Process in isolation – thoughts, explanations and justifications

This isolation is going to last 21 days they said. Meanwhile the university announced that they’ll be closed until end of September. I don’t know what they knew, but I had exactly 5 days to get necessary stuff from my studio so I could continue my work from home. Naïve as I was, I found myself leaving lots of things behind, as I thought “this will be enough work to keep me busy for 3 weeks”. 4 months later, here I am with even more work to do, out of which I have completed quite a lot, but not enough. But what is even “enough” during a global pandemic?

My creative process during the pandemic became a rollercoaster between being in hyper mode, to sleepless nights with paralysing wandering thoughts that spiralled into everything and nothing at the same time. I found myself watching lots of Netflix, baking banana bread and doing yoga on the balcony, like each and every other soul who had access to such fun. I found myself clenching my jaw in my sleep, scanning my skin for imperfections, doing dishes either every 2 hours or every 5 days. I found myself looking out of the window wondering when last they were cleaned. I found myself listeingn to the wind and rain and people getting caught walking around in the night after curfew. When I left the house I felt frightened, but spent hours in the grocery store looking at all the different shapes of ready-made meals and all the different colours of fruit and veg and all the different faces covered with masks with all the different eyes, looking around for human connection while avoiding it to the max.

I found myself uncapable and feeling unaccomplished.

My contribution to this confinement archive portrays exactly that.

A small series of videography consisting of what I think is a pretty accurate documentation and portrayal of my process in isolation. The videos are a combination of sounds that I have recorded at home, on top of observations on personal actions of boredom and coping.
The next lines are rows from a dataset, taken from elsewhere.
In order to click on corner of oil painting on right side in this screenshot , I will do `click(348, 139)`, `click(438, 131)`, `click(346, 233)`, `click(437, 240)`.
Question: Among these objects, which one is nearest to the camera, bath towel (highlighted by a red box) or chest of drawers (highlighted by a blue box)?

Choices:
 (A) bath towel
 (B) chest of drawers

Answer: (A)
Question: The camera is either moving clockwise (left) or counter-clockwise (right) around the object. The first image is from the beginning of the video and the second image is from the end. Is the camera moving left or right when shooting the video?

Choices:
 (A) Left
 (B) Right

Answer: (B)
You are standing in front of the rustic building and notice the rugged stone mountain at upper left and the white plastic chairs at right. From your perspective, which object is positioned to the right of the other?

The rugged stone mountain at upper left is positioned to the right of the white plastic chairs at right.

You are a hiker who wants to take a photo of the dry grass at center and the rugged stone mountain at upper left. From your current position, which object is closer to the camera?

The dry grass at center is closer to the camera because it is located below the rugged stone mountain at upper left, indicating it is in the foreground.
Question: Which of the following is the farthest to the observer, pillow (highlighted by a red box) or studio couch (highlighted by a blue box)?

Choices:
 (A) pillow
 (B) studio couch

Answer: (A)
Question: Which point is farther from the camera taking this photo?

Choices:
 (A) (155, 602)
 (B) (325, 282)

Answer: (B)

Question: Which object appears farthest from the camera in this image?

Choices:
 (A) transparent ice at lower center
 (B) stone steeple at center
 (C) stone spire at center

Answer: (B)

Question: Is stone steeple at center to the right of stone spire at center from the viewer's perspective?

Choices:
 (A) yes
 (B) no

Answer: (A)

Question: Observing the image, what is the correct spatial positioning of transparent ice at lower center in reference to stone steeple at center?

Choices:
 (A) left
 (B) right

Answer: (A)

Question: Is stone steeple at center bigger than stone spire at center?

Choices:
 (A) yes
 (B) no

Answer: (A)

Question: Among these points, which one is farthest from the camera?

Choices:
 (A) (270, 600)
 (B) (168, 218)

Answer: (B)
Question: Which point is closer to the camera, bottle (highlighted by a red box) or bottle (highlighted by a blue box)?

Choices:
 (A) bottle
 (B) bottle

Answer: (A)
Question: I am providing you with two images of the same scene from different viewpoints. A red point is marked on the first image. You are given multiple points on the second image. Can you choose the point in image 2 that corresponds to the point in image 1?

The video series is accompanied by a small series of drawings that I have titled isolation activation drawings. They consist of other artists work that I have basically copied through 30 second drawings. Someone once said in some documentary somewhere that a great artist is not capable of copying, but that everything we try to copy goes through a process of our own mind and style, and comes out as an original work, so they are called ode’s to this or that. In any case, they helped me take the first step of looking at what others have been doing, and reflect on what I was doing, and how what I was doing is a reflection of what they had once been doing etc etc etc.

Both of these series are ongoing. They have become tools to keep me sane, because there is no expectation, only observation, activation and at the end, a documentation. Which I guess is what art is in the end?